W/n Section 13 of the RIRR providing a sufficient standard? Yes.
- Questioned provision, in addition to Section 26 of Rule VII provide labeling requirements for breastmilk substitutes found to be in consonance
with the Milk Code
- The provisions in question provide reasonable means of enforcing related provisions in the Milk Code.

W/n Section 57 of the RIRR repeals existing laws?
- Section in question only repeals orders, issuances and rules and regulations, not laws. The provision is valid as it is within the DOHs rule-making
power.
- An administrative agency has quasi-legislative or rule-making power. However, such power is limited to making rules and regulation subjected to
the boundaries set by the granting statute and the Constitution. The power is also subject to the doctrine of non-delegability and separability of
powers.
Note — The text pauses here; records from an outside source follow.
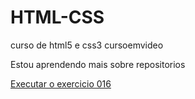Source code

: # HTML-CSS
 curso de html5 e css3 cursoemvideo

 Estou aprendendo mais sobre repositorios

<a href=" https://arthur0pereira.github.io/HTML-CSS/exercicios/ex016/cor01.html">Executar o exercicio 016</a>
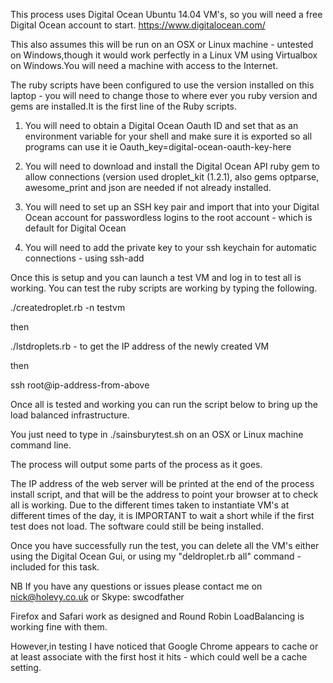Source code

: This process uses Digital Ocean Ubuntu 14.04 VM's, so you will need a free Digital Ocean account to start.
https://www.digitalocean.com/

This also assumes this will be run on an OSX or Linux machine - untested on Windows,though it would work perfectly in a Linux VM using Virtualbox on Windows.You will need a machine with access to the Internet.

The ruby scripts have been configured to use the version installed on this laptop - you will need to change those to where ever you ruby version and gems are installed.It is the first line of the Ruby scripts. 

1) You will need to obtain a Digital Ocean Oauth ID and set that as an environment variable for your shell and make sure it is exported so all programs can use it
ie Oauth_key=digital-ocean-oauth-key-here  

2) You will need to download and install the Digital Ocean API ruby gem to allow connections (version used droplet_kit (1.2.1), also gems optparse, awesome_print and json are needed if not already installed.

3) You will need to set up an SSH key pair and import that into your Digital Ocean account for passwordless logins to the root account - which is default for Digital Ocean

4) You will need to add the private key to your ssh keychain for automatic connections - using ssh-add <private-key-name>

Once this is setup and you can launch a test VM and log in to test all is working. You can test the ruby scripts are working by typing the following.

./createdroplet.rb -n testvm

then 

./lstdroplets.rb - to get the IP address of the newly created VM

then

ssh root@ip-address-from-above

Once all is tested and working you can run the script below to bring up the load balanced infrastructure.

You just need to type in ./sainsburytest.sh on an OSX or Linux machine command line.

The process will output some parts of the process as it goes.

The IP address of the web server will be printed at the end of the process install script, and that will be the address to point your browser at to check all is working. Due to the different times taken to instantiate VM's at different times of the day, it is IMPORTANT to wait a short while if the first test does not load. The software could still be being installed.

Once you have successfully run the test, you can delete all the VM's either using the Digital Ocean Gui, or using my "deldroplet.rb all" command - included for this task.

NB
If you have any questions or issues please contact me on nick@holevy.co.uk or Skype: swcodfather

Firefox and Safari work as designed and Round Robin LoadBalancing is working fine with them.

However,in testing I have noticed that Google Chrome appears to cache or at least associate with the first host it hits - which could well be a cache setting.
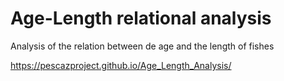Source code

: # Age-Length relational analysis
Analysis of the relation between de age and the length of fishes

https://pescazproject.github.io/Age_Length_Analysis/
The power, which includes amending, revising, altering or repealing, is granted to allow for flexibility in the implementation of the laws.

W/n On Section 4, 5(w), 11, 22, 32, 47 and 52 violates the due process clause of the Constitution (Article III Section 1)?
- Despite the fact that the present Constitution enshrines free enterprise as a policy, it nonetheless reserves to the government the power to
intervene whenever necessary to promote the general welfare free enterprise does not call for the removal of protective regulations. It must be
clearly explained and proven by competent evidence just exactly how such protective regulation would result in the restraint of trade.
- Section 4 proscription of milk manufacturers participation in any policymaking body; Section 22 classes and seminars for women and
children; Section 32 giving of assistance, support and logistics or training; Section 52 giving of donations
- In the instant case, petitioner failed to show how the aforementioned sections hamper the trade of breastmilk substitutes. They also failed to
establish that these activities are essential and indispensable to their trade.

Disposition: The Petition is Partially Granted. Only sections 4(f), 11 and 46 of A.O. 2006-0014 are declared null and void for being
ultra vires. The TRO is lifted insofar as the rest of the provisions of A.O. 2006-0012 is concerned.